● PROBLEM SET
A) Rewrite the Rust safety-certification article from "For decades, safety-critical" to "blocked regulated use.", putting "approved" in place of "certified".
B) According to the article on Rust in safety-critical software, what kinds of errors does the C language permit?
C) Continue the article on Rust in safety-critical software from its last sentence.

● TEXT
· · ·
For decades, safety-critical software certification has meant one thing: C with MISRA C compliance. Commercial static analysis tooling. Manual audit overhead. Deviation records. Toolchain qualification work. That’s the cost of doing business.

That’s changing. In 2025 and 2026, Rust moved from evaluation into certified production. It’s now running in ICU patient monitoring software certified to IEC 62304 Class B and in industrial mobile robotics certified to IEC 61508 SIL 2. Not research projects. Production systems.

The Ferrocene safety-qualified Rust compiler toolchain is now qualified to IEC 62304 Class C, IEC 61508 SIL 3, and ISO 26262 ASIL D. The Ferrocene Language Specification (FLS) was donated to the Rust Project in March 2025 and is now maintained as an official language artefact — which closes the “Rust has no language spec” objection that has historically blocked regulated use.

This article covers Rust in safety-critical systems from a software procurement perspective. All standard references are explained in procurement language. For the regulatory momentum driving Rust adoption across enterprise software, the pillar article provides the strategic context.


What Do the Safety Standards Actually Require — and Why Has C Struggled to Meet Them?

Safety standards like IEC 61508 and IEC 62304 don’t prescribe a programming language. They prescribe development process rigour: deterministic behaviour, absence of undefined behaviour, traceable evidence of correctness.

C’s problem is structural. The language permits use-after-free, null pointer dereference, buffer overflow, and data races. Safety standards require you to prevent all of these — but C’s compiler won’t catch them. Prevention has to happen through external process: static analysis tools, coding standards, manual review.
· · ·
● SUPPLIED RECORDS

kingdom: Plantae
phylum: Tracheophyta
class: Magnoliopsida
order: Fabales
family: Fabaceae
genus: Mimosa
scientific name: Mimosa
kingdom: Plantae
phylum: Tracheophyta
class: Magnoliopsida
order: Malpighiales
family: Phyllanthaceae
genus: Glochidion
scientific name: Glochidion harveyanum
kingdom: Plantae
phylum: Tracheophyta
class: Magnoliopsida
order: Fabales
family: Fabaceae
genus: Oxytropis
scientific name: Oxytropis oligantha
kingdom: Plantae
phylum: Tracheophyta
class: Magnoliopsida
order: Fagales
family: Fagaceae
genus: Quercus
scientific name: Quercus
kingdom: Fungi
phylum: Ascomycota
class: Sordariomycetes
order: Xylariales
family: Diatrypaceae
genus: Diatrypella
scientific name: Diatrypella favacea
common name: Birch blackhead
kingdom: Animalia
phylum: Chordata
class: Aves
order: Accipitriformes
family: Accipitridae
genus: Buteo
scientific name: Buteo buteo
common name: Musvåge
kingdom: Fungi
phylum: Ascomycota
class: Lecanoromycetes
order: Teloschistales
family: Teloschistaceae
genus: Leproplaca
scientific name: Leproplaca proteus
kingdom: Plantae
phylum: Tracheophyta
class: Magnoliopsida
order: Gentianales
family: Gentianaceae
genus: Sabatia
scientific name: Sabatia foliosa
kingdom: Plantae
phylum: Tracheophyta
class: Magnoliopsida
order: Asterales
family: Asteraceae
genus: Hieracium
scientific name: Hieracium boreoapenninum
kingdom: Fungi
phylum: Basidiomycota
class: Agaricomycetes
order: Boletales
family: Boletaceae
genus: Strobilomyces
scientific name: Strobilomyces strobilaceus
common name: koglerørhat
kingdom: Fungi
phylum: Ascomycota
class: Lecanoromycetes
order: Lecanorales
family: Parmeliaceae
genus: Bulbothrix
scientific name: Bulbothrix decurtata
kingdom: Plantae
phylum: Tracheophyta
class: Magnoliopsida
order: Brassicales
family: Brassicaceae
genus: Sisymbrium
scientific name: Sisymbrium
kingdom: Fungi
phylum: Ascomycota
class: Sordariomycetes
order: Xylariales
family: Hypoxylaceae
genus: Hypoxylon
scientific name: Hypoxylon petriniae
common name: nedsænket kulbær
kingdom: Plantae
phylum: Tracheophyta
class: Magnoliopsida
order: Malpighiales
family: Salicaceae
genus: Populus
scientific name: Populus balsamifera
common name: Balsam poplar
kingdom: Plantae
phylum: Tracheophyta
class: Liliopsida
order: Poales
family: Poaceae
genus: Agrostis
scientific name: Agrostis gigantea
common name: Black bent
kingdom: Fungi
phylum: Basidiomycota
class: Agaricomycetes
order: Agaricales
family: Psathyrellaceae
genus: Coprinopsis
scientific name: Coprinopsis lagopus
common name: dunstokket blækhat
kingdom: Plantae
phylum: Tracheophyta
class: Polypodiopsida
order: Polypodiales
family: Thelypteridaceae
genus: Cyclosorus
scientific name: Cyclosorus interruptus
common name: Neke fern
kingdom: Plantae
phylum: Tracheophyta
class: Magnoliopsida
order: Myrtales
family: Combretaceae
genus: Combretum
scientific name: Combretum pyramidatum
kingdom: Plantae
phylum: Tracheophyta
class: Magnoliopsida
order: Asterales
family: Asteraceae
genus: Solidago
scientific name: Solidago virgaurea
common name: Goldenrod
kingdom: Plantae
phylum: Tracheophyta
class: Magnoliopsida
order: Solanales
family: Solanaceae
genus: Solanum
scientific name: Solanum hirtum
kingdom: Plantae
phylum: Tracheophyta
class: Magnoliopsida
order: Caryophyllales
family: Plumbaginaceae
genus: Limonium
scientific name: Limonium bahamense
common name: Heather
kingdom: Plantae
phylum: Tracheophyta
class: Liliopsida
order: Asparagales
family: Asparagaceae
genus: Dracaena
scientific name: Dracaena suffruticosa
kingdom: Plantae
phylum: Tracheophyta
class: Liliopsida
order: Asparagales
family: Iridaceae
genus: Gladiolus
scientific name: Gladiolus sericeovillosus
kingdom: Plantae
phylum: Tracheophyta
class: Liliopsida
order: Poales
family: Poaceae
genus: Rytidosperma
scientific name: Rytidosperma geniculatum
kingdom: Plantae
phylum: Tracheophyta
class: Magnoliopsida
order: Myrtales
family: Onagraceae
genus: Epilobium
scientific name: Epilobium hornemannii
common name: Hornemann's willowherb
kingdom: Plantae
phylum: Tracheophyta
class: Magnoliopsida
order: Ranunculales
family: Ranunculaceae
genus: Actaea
· · ·
● RESPONSES
A)
For decades, safety-critical software certification has meant one thing: C with MISRA C compliance. Commercial static analysis tooling. Manual audit overhead. Deviation records. Toolchain qualification work. That’s the cost of doing business.

That’s changing. In 2025 and 2026, Rust moved from evaluation into approved production. It’s now running in ICU patient monitoring software approved to IEC 62304 Class B and in industrial mobile robotics approved to IEC 61508 SIL 2. Not research projects. Production systems.

The Ferrocene safety-qualified Rust compiler toolchain is now qualified to IEC 62304 Class C, IEC 61508 SIL 3, and ISO 26262 ASIL D. The Ferrocene Language Specification (FLS) was donated to the Rust Project in March 2025 and is now maintained as an official language artefact — which closes the “Rust has no language spec” objection that has historically blocked regulated use.

B) Use-after-free, null pointer dereference, buffer overflow, and data races.

C)
MISRA C is the industry’s long-running response. Enforcing its roughly 143 rules means licensing commercial static analysis tools — Polyspace, PC-lint Plus, CodeSonar, Parasoft C/C++test — running analysis on every build, managing deviation records for every exemption, and qualifying the analysis tool itself under the standard. It’s expensive and it’s slow.

Rust’s structural advantage is that its ownership and borrow checker enforces memory safety at compile time. Use-after-free, null pointer dereferences, and data races are rejected by the compiler itself — not caught by a downstream tool.

Put it this way: for a C codebase with MISRA C tooling, your certification evidence says “we ran static analysis and fixed 847 rule violations.” For a Rust codebase, it says “the compiler rejected these entire error classes at build time.” That is a fundamentally stronger evidence base for a certification authority.


Is Rust Already Deployed in Production Safety-Critical Systems?

Yes — and this is the question most regulated software teams arrive with, because the answer hasn’t been clearly documented for a software procurement audience.

IEC 62304 Class B medical device deployment. One Rust developer at a medical device company put it plainly: “All of the product code that we deploy to end users and customers is currently in Rust. We do EEG analysis with our software and that’s being deployed to ICUs, intensive care units, and patient monitors.” Production software in intensive care units, under IEC 62304 Class B certification.

IEC 61508 SIL 2 industrial deployment. Sonair is using Ferrocene’s certified core subset to build ADAR — the world’s first safe 3D ultrasonic sensor for autonomous robots. The IEC 61508 SIL 2 certification is the production certification under which the system operates.

Ferrocene qualification milestones:

The Safety-Critical Rust Consortium, hosted by the Rust Foundation, coordinates the standards and tooling work behind these deployments. Members include Arm, Woven by Toyota, AdaCore, OxidOS, Synopsys, HighTec EDV-Systeme, TrustInSoft, and Veecle. That membership list signals deep industrial commitment — not hobbyist interest.


What Are IEC 61508 and IEC 62304 — and Which One Applies to Your Organisation?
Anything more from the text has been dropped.